Talvez já tenha entendido, inclusive, muitas outras coisas.

Por exemplo: já entendemos que estão tentando nos convencer a aprovar a desqualificação do elenco, graças à perda de jogadores essenciais, mediante a apresentação de argumentos fundados em máximas da boa administração. Ocorre que a situação é essa graças a, por exemplo, falta de um patrocínio máster. Diante dessa verdade incontornável – e da revelação da verdade a ele associada, qual seja, a de que a ausência de patrocínio máster não faz parte dos manuais da boa administração – a reação de algumas pessoas responsáveis – ora vejam só – pela boa administração tem sido a de mandar o mensageiro “se virar” atrás de um patrocínio máster, sob ameaça de o atirar no poço. Viram isso num filme sobre as Termópilas e, desde então, acreditam que o procedimento é mesmo razoável.

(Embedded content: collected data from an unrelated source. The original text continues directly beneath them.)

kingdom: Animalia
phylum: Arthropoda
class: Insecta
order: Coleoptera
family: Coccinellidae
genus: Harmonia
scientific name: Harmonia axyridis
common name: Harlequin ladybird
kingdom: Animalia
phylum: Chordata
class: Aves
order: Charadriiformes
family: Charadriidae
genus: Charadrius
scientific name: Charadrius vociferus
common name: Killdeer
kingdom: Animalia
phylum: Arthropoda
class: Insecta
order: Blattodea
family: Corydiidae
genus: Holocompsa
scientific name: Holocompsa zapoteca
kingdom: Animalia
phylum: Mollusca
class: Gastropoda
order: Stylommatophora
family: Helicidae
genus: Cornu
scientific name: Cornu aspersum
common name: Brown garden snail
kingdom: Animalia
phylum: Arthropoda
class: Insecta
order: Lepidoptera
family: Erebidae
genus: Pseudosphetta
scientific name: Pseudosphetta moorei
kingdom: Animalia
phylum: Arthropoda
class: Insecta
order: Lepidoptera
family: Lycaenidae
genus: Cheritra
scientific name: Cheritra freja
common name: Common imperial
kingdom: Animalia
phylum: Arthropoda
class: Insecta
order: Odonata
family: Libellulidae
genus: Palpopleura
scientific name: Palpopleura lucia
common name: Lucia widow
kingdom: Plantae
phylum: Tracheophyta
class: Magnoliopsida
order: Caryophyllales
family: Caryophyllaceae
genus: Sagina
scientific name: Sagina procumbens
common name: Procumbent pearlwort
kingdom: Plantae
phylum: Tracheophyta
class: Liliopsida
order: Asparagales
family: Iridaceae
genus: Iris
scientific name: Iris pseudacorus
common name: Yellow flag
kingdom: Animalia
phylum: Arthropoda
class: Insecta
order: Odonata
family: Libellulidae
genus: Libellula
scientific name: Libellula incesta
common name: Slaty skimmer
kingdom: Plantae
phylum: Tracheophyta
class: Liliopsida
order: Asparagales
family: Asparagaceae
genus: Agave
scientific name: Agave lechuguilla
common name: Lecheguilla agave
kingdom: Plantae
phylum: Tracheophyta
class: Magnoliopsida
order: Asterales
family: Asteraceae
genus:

Paulo Nobre está longe de ser “o pior presidente” da história do clube. Aliás, é cedo para dizer se será bom ou mau. O time está longe de ser “o pior time” da história do clube. A torcida está longe, muito longe, das suas piores depressões. As perspectivas são as melhores em muitos e muitos anos, inclusive por conta do estádio – confusa o quanto esteja a coisa, a natureza mesma dela não admite o impasse eterno. Não tenho mais saco com histeria, sobretudo com histeria voluntariamente ignorante. Até aí, morreu o Neves. A torcida também não entende necas de pitibiribas sobre futebol e vive de fazer eco a jornalistas que malemá são capazes de desenhar a letra "O" usando um copo. Há outras coisas que preocupam muito mais; como, por exemplo, a falta de capacidade da atual gestão para compreender que, sem a manutenção de um time que possa se entrosar – o que só se obtém pela manutenção de sua espinha dorsal – nenhuma racionalidade administrativa salvará sua pele. Até porque gerir equipes de futebol implica montar equipes de futebol. Se você não consegue progredir nesse sentido, não fez nada. Nada. Nada. Todo o resto é desprezível. Todinho. Mesmo. E se, além de não progredir, retrocede...

Bom, se retrocede... daí você é incompetente e deve ser afastado das suas funções na primeira oportunidade eleitoral. Não sei se vocês sabem, mas é assim que funciona. 

Outra coisa que, parece, ainda não ficou suficientemente clara: não foi o torcedor da arquibancada quem pediu para administrar o Palmeiras. Quem o fez foi Paulo Nobre. Não é o sócio-torcedor quem recebe, pontualmente, um bom salário para montar, manter e melhorar equipes de futebol capazes de disputar títulos. Quem o recebe é José Carlos Brunoro. Portanto, não me peçam pra rebolar.

Rebolem vocês, bonitões. E é bom começar rápido.